**Your goal:** Starting at the line below that contains "INTERNACIONALIZAÇÃO" and ending at the line that contains "к Фармацевтична компанія", retype each line exactly as it stands, but omit the pictures.

** Opening Records for this task block **

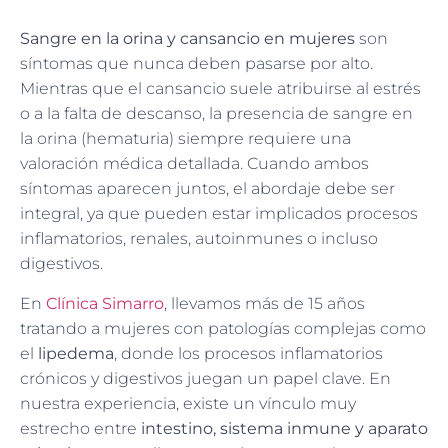
Sangre en la orina y cansancio en mujeres
son
síntomas que nunca deben pasarse por alto.
Mientras que el cansancio suele atribuirse al estrés
o a la falta de descanso, la presencia de sangre en
la orina (hematuria) siempre requiere una
valoración médica detallada. Cuando ambos
síntomas aparecen juntos, el abordaje debe ser
integral, ya que pueden estar implicados procesos
inflamatorios, renales, autoinmunes o incluso
digestivos.
En
Clínica Simarro
, llevamos más de 15 años
tratando a mujeres con patologías complejas como
el
lipedema
, donde los procesos inflamatorios
crónicos y digestivos juegan un papel clave. En
nuestra experiencia, existe un vínculo muy
estrecho entre
intestino, sistema inmune y aparato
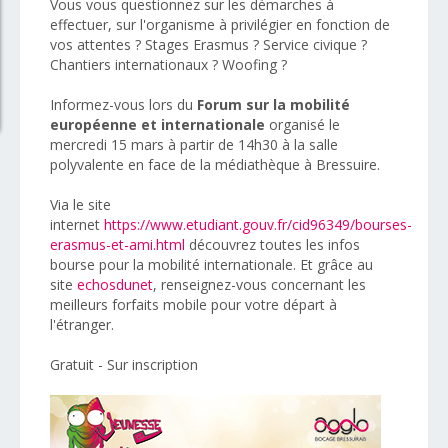
Vous vous questionnez sur les démarches à
effectuer, sur l'organisme à privilégier en fonction de
vos attentes ? Stages Erasmus ? Service civique ?
Chantiers internationaux ? Woofing ?
Informez-vous lors du
Forum sur la mobilité
européenne et internationale
organisé le
mercredi 15 mars à partir de 14h30 à la salle
polyvalente en face de la médiathèque à Bressuire.
Via le site
internet
https://www.etudiant.gouv.fr/cid96349/bourses-
erasmus-et-ami.html
découvrez toutes les infos
bourse pour la mobilité internationale. Et grâce au
site
echosdunet
, renseignez-vous concernant les
meilleurs forfaits mobile pour votre départ à
l'étranger.
Gratuit - Sur inscription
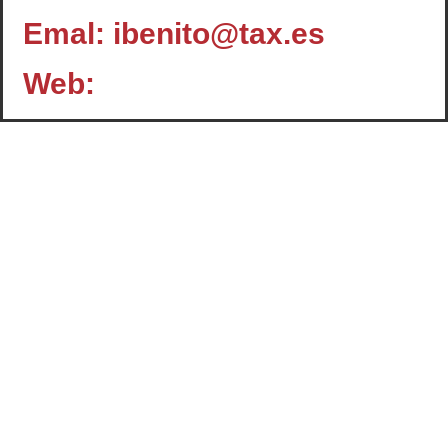
Emal: ibenito@tax.es
Web:
Contacto
c/ Santiago, 14 - 3º planta
Oficina 2 - C.P.: 47001
VALLADOLID
+34 983 358 901
info@cafcyl.com
El Consejo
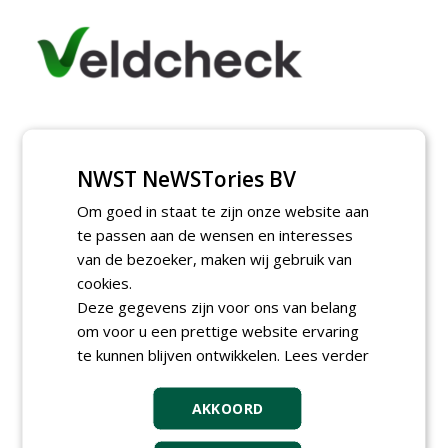
NWST NeWSTories BV
Om goed in staat te zijn onze website aan
te passen aan de wensen en interesses
van de bezoeker, maken wij gebruik van
cookies.
Deze gegevens zijn voor ons van belang
om voor u een prettige website ervaring
te kunnen blijven ontwikkelen.
Lees verder
AKKOORD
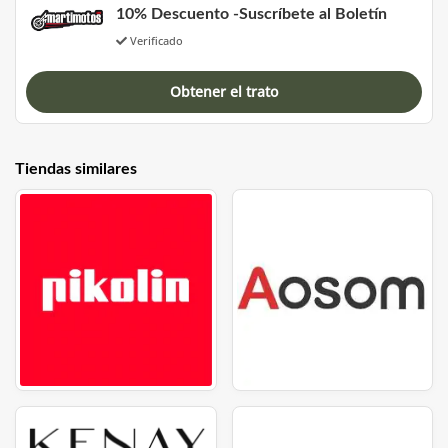
10% Descuento -Suscríbete al Boletín
Verificado
Obtener el trato
Tiendas similares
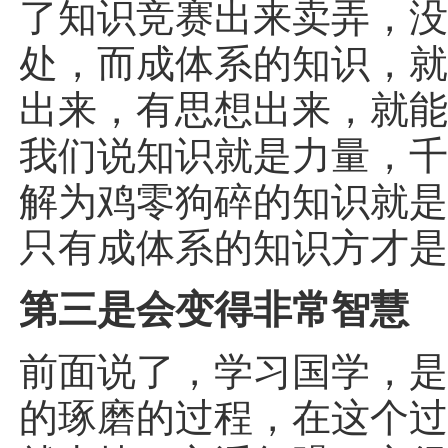
了知识竞赛出来卖弄，
处，而成体系的知识，
出来，有思想出来，就
我们说知识就是力量，
解为鸡零狗碎的知识就
只有成体系的知识方才
第三是会变得非常智慧
前面说了，学习国学，
的琢磨的过程，在这个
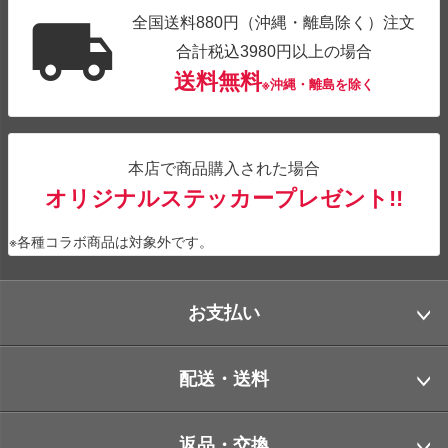
全国送料880円（沖縄・離島除く）注文
合計税込3980円以上の場合
送料無料
※沖縄・離島を除く
本店で商品購入された場合
オリジナルステッカープレゼント!!
※各種コラボ商品は対象外です。
お支払い
配送・送料
返品・交換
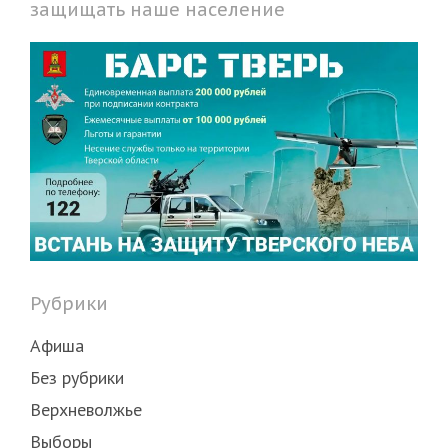
защищать наше население
Рубрики
Афиша
Без рубрики
Верхневолжье
Выборы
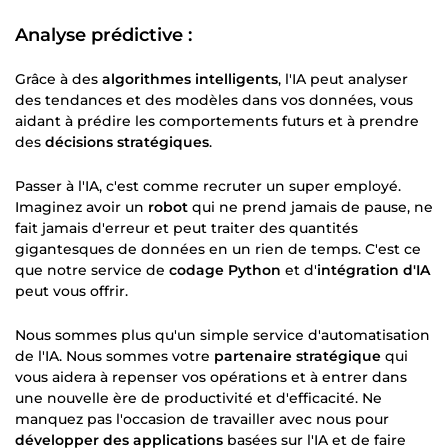
Analyse prédictive
:
Grâce à des
algorithmes intelligents
, l'IA peut analyser
des tendances et des modèles dans vos données, vous
aidant à prédire les comportements futurs et à prendre
des
décisions stratégiques
.
Passer à l'IA, c'est comme recruter un super employé.
Imaginez avoir un
robot
qui ne prend jamais de pause, ne
fait jamais d'erreur et peut traiter des quantités
gigantesques de données en un rien de temps. C'est ce
que notre service de
codage Python
et d'
intégration d'IA
peut vous offrir.
Nous sommes plus qu'un simple service d'automatisation
de l'IA. Nous sommes votre
partenaire stratégique
qui
vous aidera à repenser vos opérations et à entrer dans
une nouvelle ère de productivité et d'efficacité. Ne
manquez pas l'occasion de travailler avec nous pour
développer des applications
basées sur l'IA et de faire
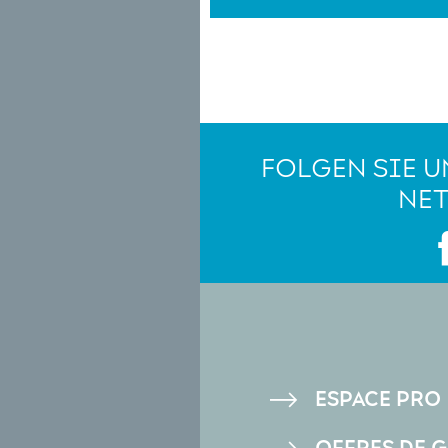
FOLGEN SIE U
NE
PIED
ESPACE PRO
DE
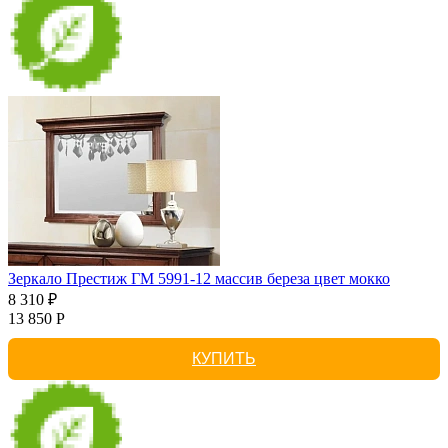
Зеркало Престиж ГМ 5991-12 массив береза цвет мокко
8 310 ₽
13 850 Р
КУПИТЬ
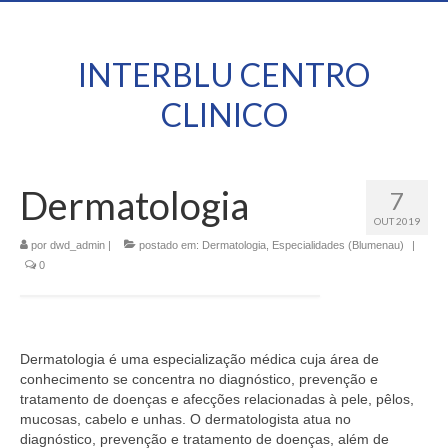
INTERBLU CENTRO
CLINICO
Dermatologia
7
OUT 2019
por
dwd_admin
|
postado em:
Dermatologia
,
Especialidades (Blumenau)
|
0
Dermatologia é uma especialização médica cuja área de
conhecimento se concentra no diagnóstico, prevenção e
tratamento de doenças e afecções relacionadas à pele, pêlos,
mucosas, cabelo e unhas. O dermatologista atua no
diagnóstico, prevenção e tratamento de doenças, além de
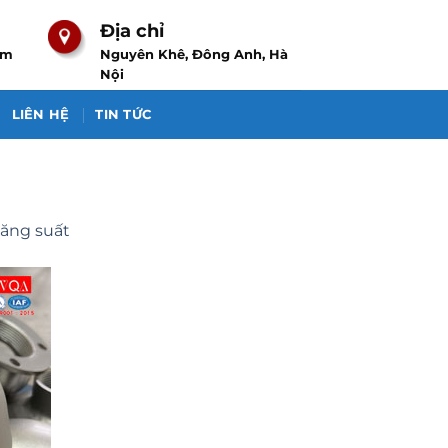
Địa chỉ
om
Nguyên Khê, Đông Anh, Hà
Nội
LIÊN HỆ
TIN TỨC
năng suất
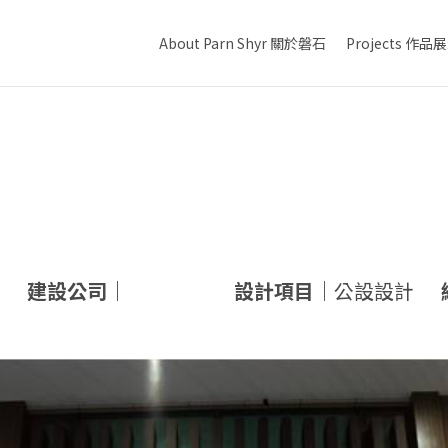
About Parn Shyr 關於磐石
Projects 作品
建設公司｜
設計項目｜
公設設計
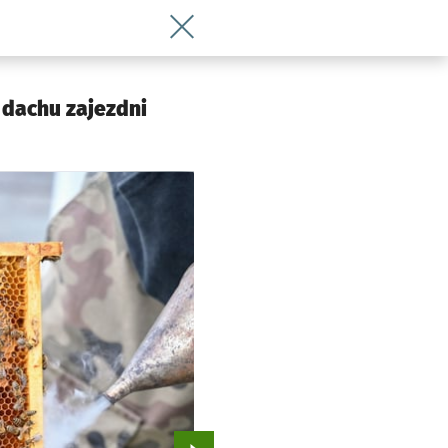
Wróć do artykułu Pszczoły zamieszkał
 dachu zajezdni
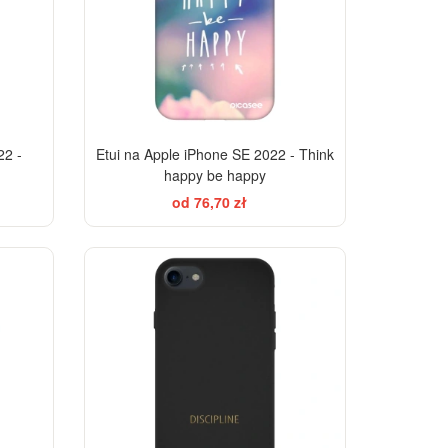
22 -
Etui na Apple iPhone SE 2022 - Think
happy be happy
od 76,70 zł
-28%
-28%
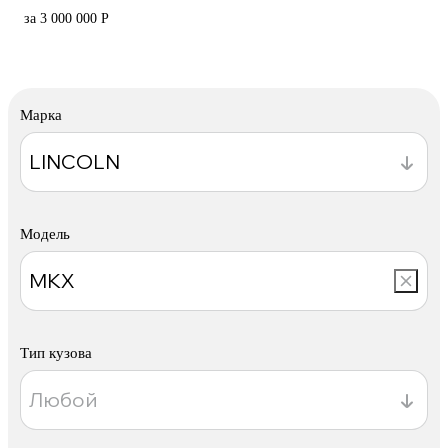
за 3 000 000 Р
Марка
Модель
Тип кузова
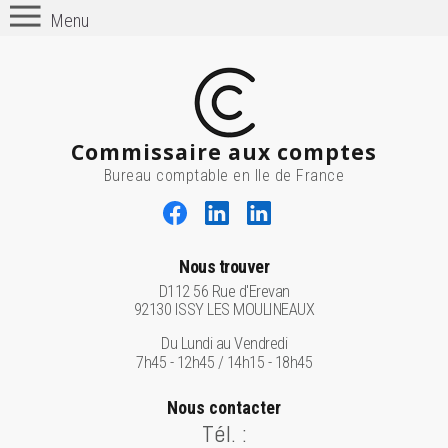
Menu
Commissaire aux comptes
Bureau comptable en Ile de France
Nous trouver
D112 56 Rue d'Erevan
92130 ISSY LES MOULINEAUX
Du Lundi au Vendredi
7h45 - 12h45 / 14h15 - 18h45
Nous contacter
Tél. :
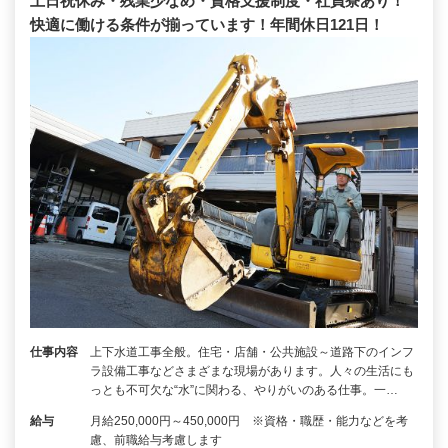
土日祝休み・残業少なめ・資格支援制度・社員寮あり！
快適に働ける条件が揃っています！年間休日121日！
仕事内容
上下水道工事全般。住宅・店舗・公共施設～道路下のインフ
ラ設備工事などさまざまな現場があります。人々の生活にも
っとも不可欠な“水”に関わる、やりがいのある仕事。一…
給与
月給250,000円～450,000円 ※資格・職歴・能⼒などを考
慮、前職給与考慮します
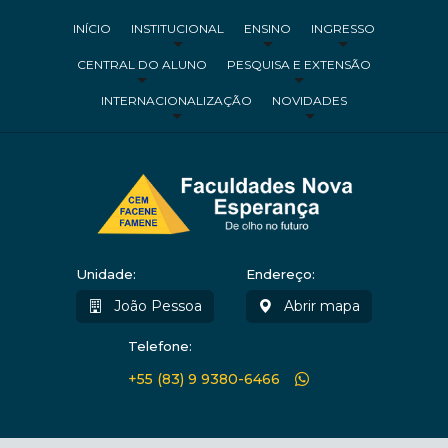
INÍCIO
INSTITUCIONAL
ENSINO
INGRESSO
CENTRAL DO ALUNO
PESQUISA E EXTENSÃO
INTERNACIONALIZAÇÃO
NOVIDADES
Unidade:
Endereço:
João Pessoa
Abrir mapa
Telefone:
+55 (83) 9 9380-6466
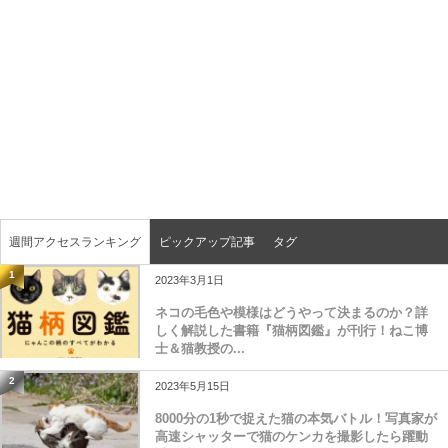
週間アクセスランキング
ピックアップ記事
タグ
1
2023年3月1日
ネコの毛色や模様はどうやって決まるのか？詳
しく解説した書籍『猫柄図鑑』が刊行！ねこ博
士＆猫教授の...
2
2023年5月15日
8000分の1秒で捉えた猫の本気バトル！写真家が
高速シャッターで猫のケンカを撮影したら躍動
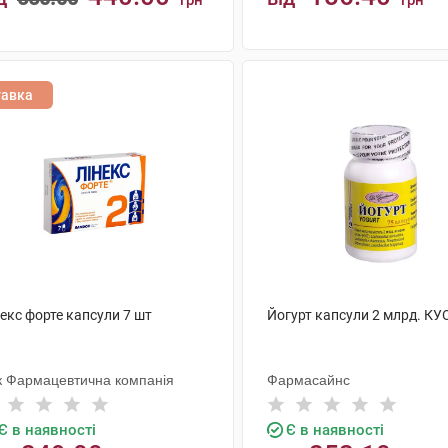
грн
грн
КУПИТИ
КУПИТИ
тавка
екс форте капсули 7 шт
Йогурт капсули 2 млрд. КУ
к Фармацевтична компанія
Фармасайнс
Є в наявності
Є в наявності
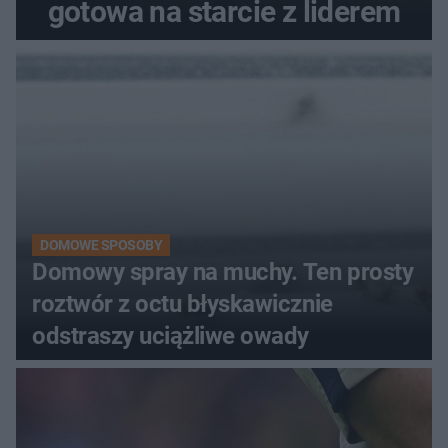
gotowa na starcie z liderem
DOMOWE SPOSOBY
Domowy spray na muchy. Ten prosty
roztwór z octu błyskawicznie
odstraszy uciążliwe owady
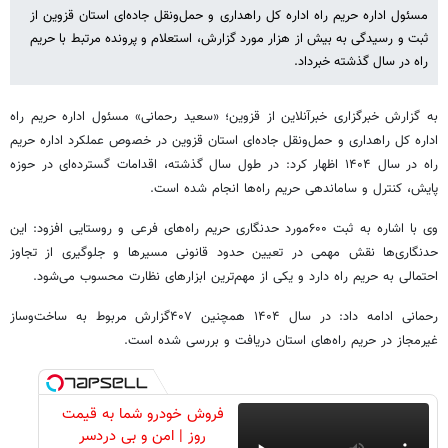
مسئول اداره حریم راه اداره کل راهداری و حمل‌ونقل جاده‌ای استان قزوین از
ثبت و رسیدگی به بیش از هزار مورد گزارش، استعلام و پرونده مرتبط با حریم
راه در سال گذشته خبرداد.
به گزارش خبرگزاری خبرآنلاین از قزوین؛ «سعید رحمانی» مسئول اداره حریم راه
اداره کل راهداری و حمل‌ونقل جاده‌ای استان قزوین در خصوص عملکرد اداره حریم
راه در سال ۱۴۰۴ اظهار کرد: در طول سال گذشته، اقدامات گسترده‌ای در حوزه
پایش، کنترل و ساماندهی حریم راه‌ها انجام شده است.
وی با اشاره به ثبت ۶۰۰مورد حدنگاری حریم راه‌های فرعی و روستایی افزود: این
حدنگاری‌ها نقش مهمی در تعیین حدود قانونی مسیرها و جلوگیری از تجاوز
احتمالی به حریم راه دارد و یکی از مهم‌ترین ابزارهای نظارت محسوب می‌شود.
رحمانی ادامه داد: در سال ۱۴۰۴ همچنین ۴۰۷گزارش مربوط به ساخت‌وساز
غیرمجاز در حریم راه‌های استان دریافت و بررسی شده است.
فروش خودرو شما به قیمت
روز | امن و بی دردسر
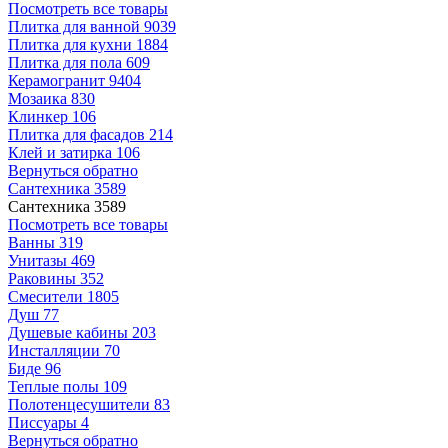
Посмотреть все товары
Плитка для ванной
9039
Плитка для кухни
1884
Плитка для пола
609
Керамогранит
9404
Мозаика
830
Клинкер
106
Плитка для фасадов
214
Клей и затирка
106
Вернуться обратно
Сантехника
3589
Сантехника
3589
Посмотреть все товары
Ванны
319
Унитазы
469
Раковины
352
Смесители
1805
Душ
77
Душевые кабины
203
Инсталляции
70
Биде
96
Теплые полы
109
Полотенцесушители
83
Писсуары
4
Вернуться обратно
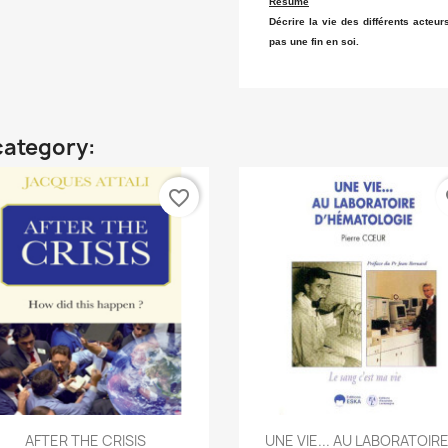
Resumé
Décrire la vie des différents acteu
pas une fin en soi.
category:
favorite_border
fa
Quick view
Quick view


AFTER THE CRISIS
UNE VIE... AU LABORATOIRE.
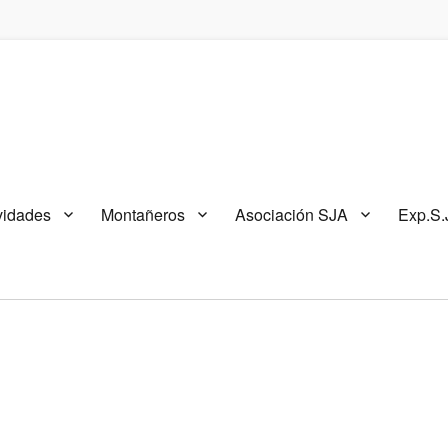
vidades
Montañeros
Asociación SJA
Exp.S.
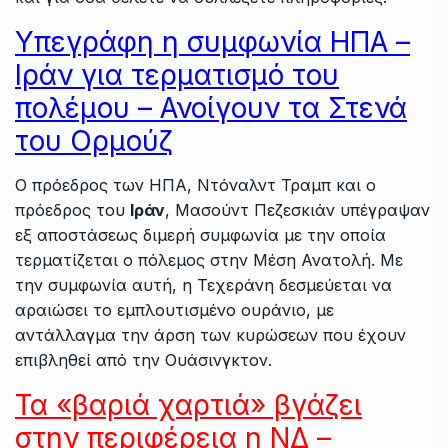
Υπεγράφη η συμφωνία ΗΠΑ –
Ιράν για τερματισμό του
πολέμου – Ανοίγουν τα Στενά
του Ορμούζ
Ο πρόεδρος των ΗΠΑ, Ντόναλντ Τραμπ και ο
πρόεδρος του
Ιράν
, Μασούντ Πεζεσκιάν υπέγραψαν
εξ αποστάσεως διμερή συμφωνία με την οποία
τερματίζεται ο πόλεμος στην Μέση Ανατολή. Με
την συμφωνία αυτή, η Τεχεράνη δεσμεύεται να
αραιώσει το εμπλουτισμένο ουράνιο, με
αντάλλαγμα την άρση των κυρώσεων που έχουν
επιβληθεί από την Ουάσινγκτον.
Τα «βαριά χαρτιά» βγάζει
στην περιφέρεια η ΝΔ –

** Closing Records for this task block **

**Solution for this exercise:**
INTERNACIONALIZAÇÃO
NOVIDADES
Unidade:
Endereço:
João Pessoa
Abrir mapa
Telefone:
+55 (83) 9 9380-6466
週間アクセスランキング
ピックアップ記事
タグ
1
2023年3月1日
ネコの毛色や模様はどうやって決まるのか？詳
しく解説した書籍『猫柄図鑑』が刊行！ねこ博
士＆猫教授の...
2
2023年5月15日
8000分の1秒で捉えた猫の本気バトル！写真家が
高速シャッターで猫のケンカを撮影したら躍動
грн
грн
КУПИТИ
КУПИТИ
тавка
екс форте капсули 7 шт
Йогурт капсули 2 млрд. КУ
к Фармацевтична компанія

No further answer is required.